- Task directions -
Extract the text lines from all the entries below and reproduce them word for word, leaving the pictures out of your answer.

- Records supplied -
--- START ---
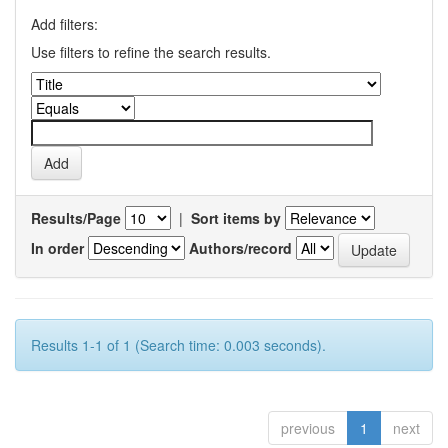
Add filters:
Use filters to refine the search results.
Results/Page
|
Sort items by
In order
Authors/record
Results 1-1 of 1 (Search time: 0.003 seconds).
previous
1
next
--- END ---
- Answer section -
Add filters:
Use filters to refine the search results.
Results/Page
|
Sort items by
In order
Authors/record
Results 1-1 of 1 (Search time: 0.003 seconds).
previous
1
next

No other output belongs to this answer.